13 thoughts on “A New Fundamental Theory Of Physics”

  1. ” Everything just started falling into place. All those things I’d known about in physics for nearly 50 years…”

    Uh-huh. You know what’s going to happen, right? This guy is going to succumb to age and some largely fictional virus and nobody will understand his work well enough to prove or disprove it. Not saying I want him to die, of course. I wish him long life and every success. It just seems like the sort of curve-ball history delights in throwing at us.

  2. Do you remember the Chaos Theory craze of the last century? This sounds like a technique that may offer insights towards experiments. A Theory is something else entirely.

  3. Oof. I have a bachelor’s in Math/Computer science and I understand maybe 40% of his layman’s summary there. If I had to guess this is like string theory, a beautiful mathematical system for generating physics theories that never makes any testable predictions. YMMV.

    1. If I had to guess this is like string theory, a beautiful mathematical system for generating physics theories that never makes any testable predictions.

      From a quick scan of this, that is not what Wolfram is proposing. In fact just the opposite. He claims he can evolve models with experimental (i.e. testable) consequence, in areas heretofore unexpected. I guess we’ll find out.

  4. But now it’s looking like the idea of space being discrete is actually crucial to getting a fundamental theory of physics.

    This is a fascinating observation. Possibly game changing.

    1. It’s the Matrix. We’re a sentient computer virus on some higher intelligence’s Nvidia card, that got generated by accident deep in a machine learning model. Wolfram’s meddling will unleash CoronEbola-21 to finish us off for good.

    2. Thought Planck constant/quantization is/has been considered actually a hint to this possibility of discreetness of space. Though often gets beaten back with discreetness of space would violate Lorentz symmetry and other holy books of science.

      Reading over half of the article certainly seems like the old adage “To a man with a hammer everything looks like nail”. A computer scientist reduces the universe to Graph Theory and discreetness. He try to fit various popular theories to his model, but haven’t really seen him propose something unique/insightful that is falsifiable? Though that may be in the more technical minutiae. Besides the discreteness of space and most experimental evidence points to continuous.
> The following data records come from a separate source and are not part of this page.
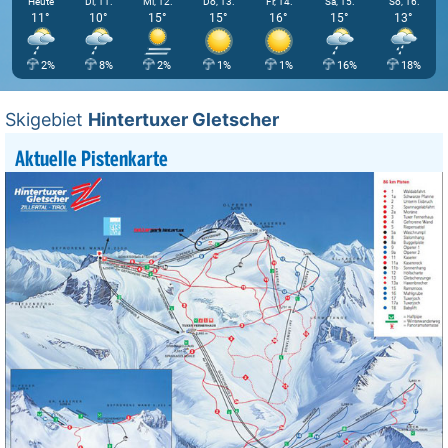
Heute
Di, 11.
Mi, 12.
Do, 13.
Fr, 14.
Sa, 15.
So, 16.
11°
10°
15°
15°
16°
15°
13°
2%
8%
2%
1%
1%
16%
18%
Skigebiet
Hintertuxer Gletscher
Aktuelle Pistenkarte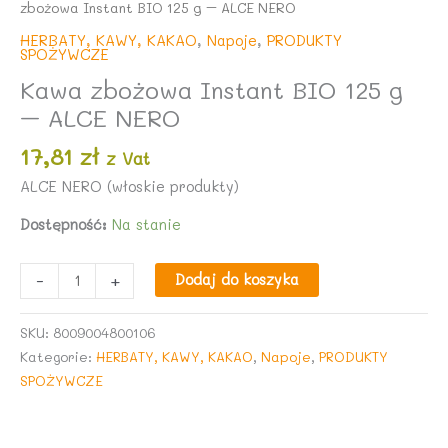
zbożowa Instant BIO 125 g – ALCE NERO
HERBATY, KAWY, KAKAO
,
Napoje
,
PRODUKTY
SPOŻYWCZE
Kawa zbożowa Instant BIO 125 g
– ALCE NERO
17,81
zł
z Vat
ALCE NERO (włoskie produkty)
Dostępność:
Na stanie
ilość
-
+
Dodaj do koszyka
Kawa
zbożowa
SKU:
8009004800106
Instant
Kategorie:
HERBATY, KAWY, KAKAO
,
Napoje
,
PRODUKTY
BIO
SPOŻYWCZE
125
g
-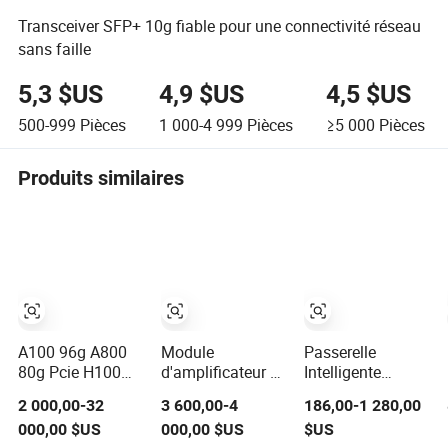
Transceiver SFP+ 10g fiable pour une connectivité réseau
sans faille
5,3 $US
4,9 $US
4,5 $US
500-999
Pièces
1 000-4 999
Pièces
≥5 000
Pièces
Produits similaires
A100 96g A800
Module
Passerelle
80g Pcie H100
d'amplificateur de
Intelligente
94G Nvidia H200
puissance RF en
Programmable
2 000,00-32
3 600,00-4
186,00-1 280,00
Nvl 141GB
GaN 3000-
pour l'Intégration
000,00 $US
000,00 $US
$US
Hbm3e 900-
6000MHz 50W
de l'IoT Industriel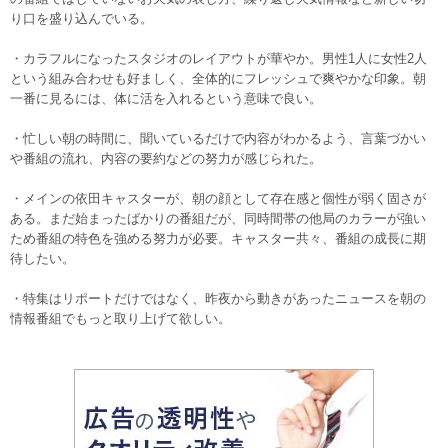
り口を盛り込んでいる。
・カラフルになったスタジオのレイアウトが華やか。男性1人に女性2人
という組み合わせも好ましく、全体的にフレッシュで爽やかな印象。朝
一番に見るには、体に活を入れるという意味で良い。
・忙しい朝の時間に、聞いているだけで内容がわかるよう、言葉づかい
や番組の流れ、内容の要約などの努力が感じられた。
・メインの依田キャスターが、朝の顔として存在感と個性が弱く固さが
ある。まだ始まったばかりの番組だが、同時間帯の他局のカラーが強い
ため番組の特色を強める努力が必要。キャスター共々、番組の成長に期
待したい。
・特集はリポートだけではなく、昨夜から動きがあったニュースを朝の
情報番組でもっと取り上げて欲しい。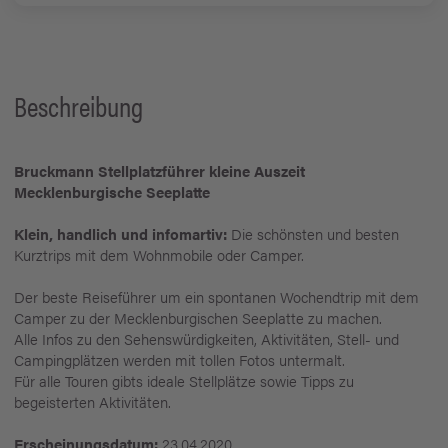
Beschreibung
Bruckmann Stellplatzführer kleine Auszeit
Mecklenburgische Seeplatte
Klein, handlich und infomartiv:
Die schönsten und besten
Kurztrips mit dem Wohnmobile oder Camper.
Der beste Reiseführer um ein spontanen Wochendtrip mit dem
Camper zu der Mecklenburgischen Seeplatte zu machen.
Alle Infos zu den Sehenswürdigkeiten, Aktivitäten, Stell- und
Campingplätzen werden mit tollen Fotos untermalt.
Für alle Touren gibts ideale Stellplätze sowie Tipps zu
begeisterten Aktivitäten.
Erscheinungsdatum:
23.04.2020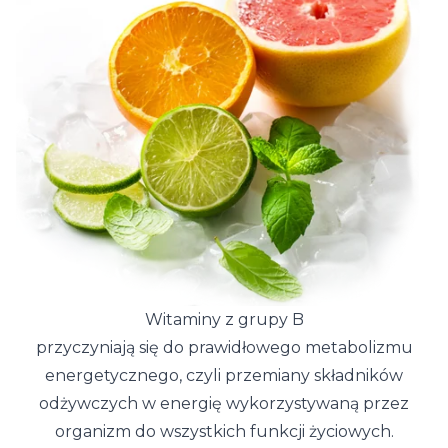
Witaminy z grupy B
przyczyniają się do prawidłowego metabolizmu
energetycznego, czyli przemiany składników
odżywczych w energię wykorzystywaną przez
organizm do wszystkich funkcji życiowych.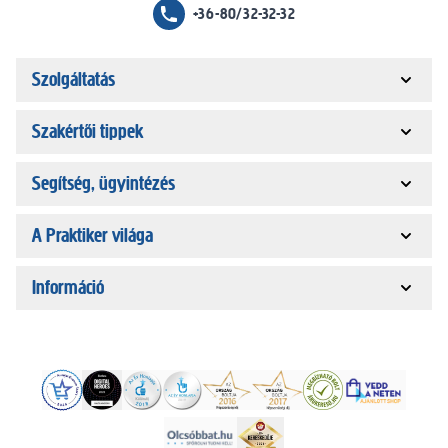
+36-80/32-32-32
Szolgáltatás
Szakértői tippek
Segítség, ügyintézés
A Praktiker világa
Információ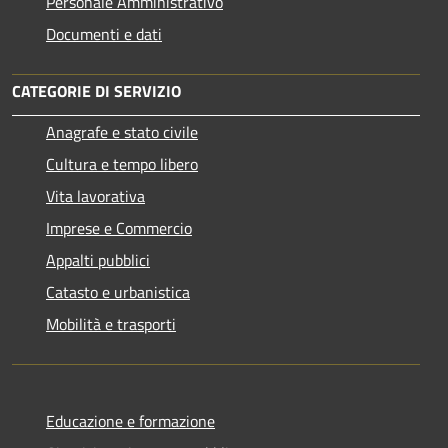
Personale Amministrativo
Documenti e dati
CATEGORIE DI SERVIZIO
Anagrafe e stato civile
Cultura e tempo libero
Vita lavorativa
Imprese e Commercio
Appalti pubblici
Catasto e urbanistica
Mobilità e trasporti
Educazione e formazione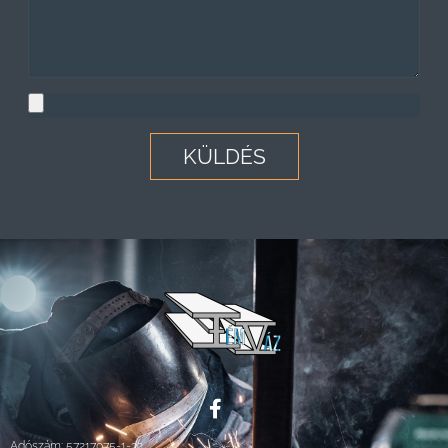
KÜLDÉS
Adószám: 57217075-1-32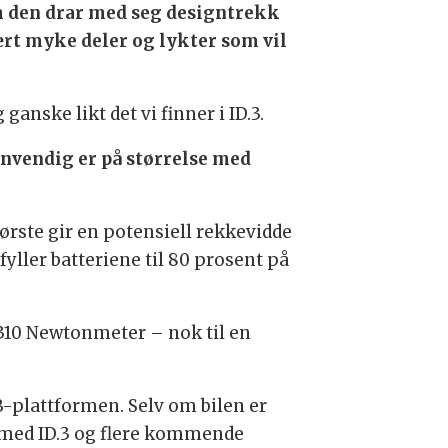
som den drar med seg designtrekk
mært myke deler og lykter som vil
ganske likt det vi finner i ID.3.
nnvendig er på størrelse med
tørste gir en potensiell rekkevidde
fyller batteriene til 80 prosent på
310 Newtonmeter – nok til en
B-plattformen. Selv om bilen er
 med ID.3 og flere kommende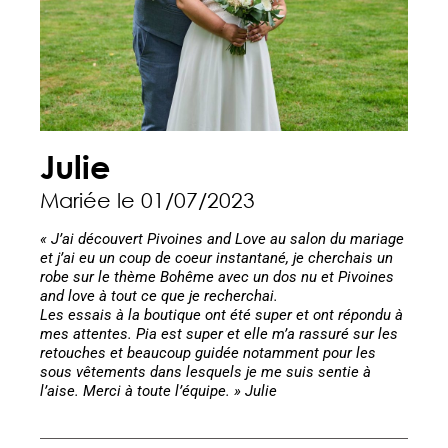
Julie
Mariée le 01/07/2023
« J’ai découvert Pivoines and Love au salon du mariage
et j’ai eu un coup de coeur instantané, je cherchais un
robe sur le thème Bohême avec un dos nu et Pivoines
and love à tout ce que je recherchai.
Les essais à la boutique ont été super et ont répondu à
mes attentes. Pia est super et elle m’a rassuré sur les
retouches et beaucoup guidée notamment pour les
sous vêtements dans lesquels je me suis sentie à
l’aise. Merci à toute l’équipe. » Julie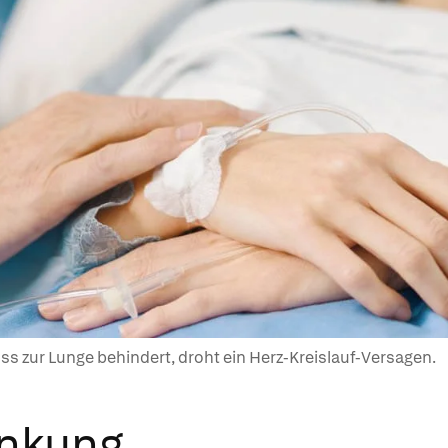
ss zur Lunge behindert, droht ein Herz-Kreislauf-Versagen.
ankung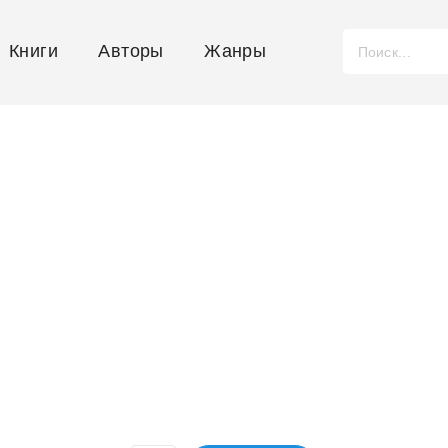
Книги
Авторы
Жанры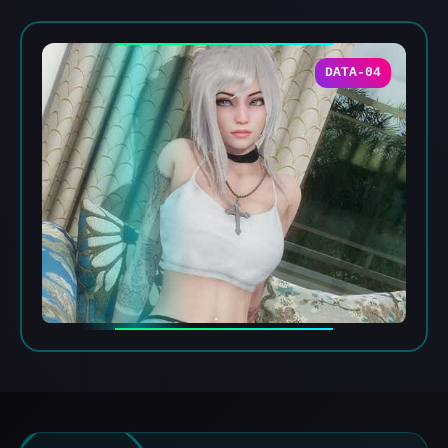
DATA-04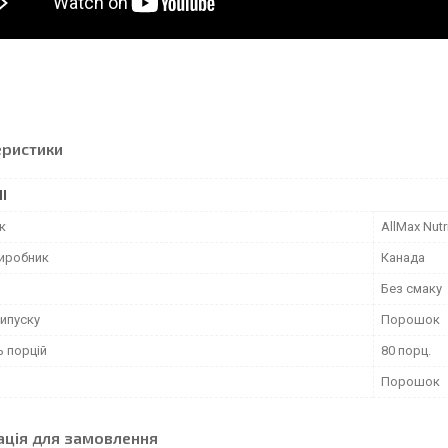
еристики
І
к
AllMax Nutr
виробник
Канада
Без смаку
ипуску
Порошок
ь порцій
80 порц.
Порошок
ація для замовлення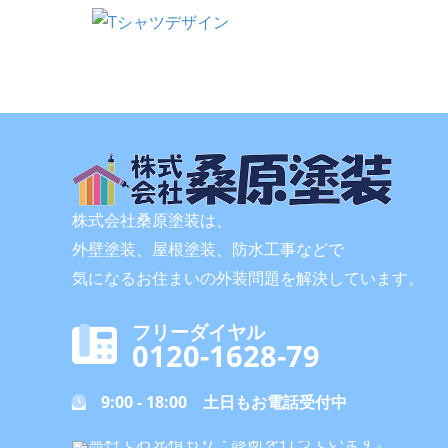
株式会社桑原塗装は、
外壁塗装、屋根塗装、防水工事などで
気になるお住まいの外装問題を解決しています。
フリーダイヤル
0120-1628-79
9:00 - 18:00 土日もお電話受付中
      Though this quote seems about right,
      “After an admittedly brief look at Wolfram’s materials, the prominent physicist Sean Carroll also showed interest, while expressing reservations. “On the one hand, I’m in favor of taking swings at fundamental physics with wildly nonstandard ideas and seeing what happens,” says Carroll, a research professor of physics at Caltech. “Most such efforts will inevitably fail, but the payoff is huge if you hit the target. On the other hand, the standard procedure in the development of such ideas would be to verify that you can recover some simple cases of known physics—the simple harmonic oscillator, the inverse-square law for gravity, the double-slit experiment—before raising hopes for a fundamental theory of everything.” (“Of course we’ve done that,” says Wolfram.)”

      1. This isn’t the first time Wolfram has announced that he’s made a major breakthrough. Think back to 2002, when he published a door-stopping tome entitled A New Kind of Science. I can’t help but think that a bit of healthy skepticism may be in order.

  5. Probably my misunderstanding, but it does remind me of the old joke about the infinite number of monkeys with typewriters eventually resulting in one producing the complete works of Shakespeare – however, in this case, they intend to declare that the successful monkey is actually William Shakespeare 🙂

  6. But even with everything that’s been done—and it’s very impressive—we still, after all this time, don’t have a truly fundamental theory of physics.

    There is one, pan theory.
    http://www.pantheory.org/Pan-Theory.pdf

    I will spend some time with Wolfram’s latest to see if it makes as much sense.

  7. A rather long read but interesting.
    It looks as though what he is trying to find is a fundamental model of the universe rather than a fundamental theory of physics.
    Saying that a repeating rule can represent the universe is different from saying it is the universe. If it is the universe than what is the rule running on? I’m not sure this answers much but it could help us to learn more about how the universe works.
    As always with Stephan Wolfram, his ideas are big and interesting.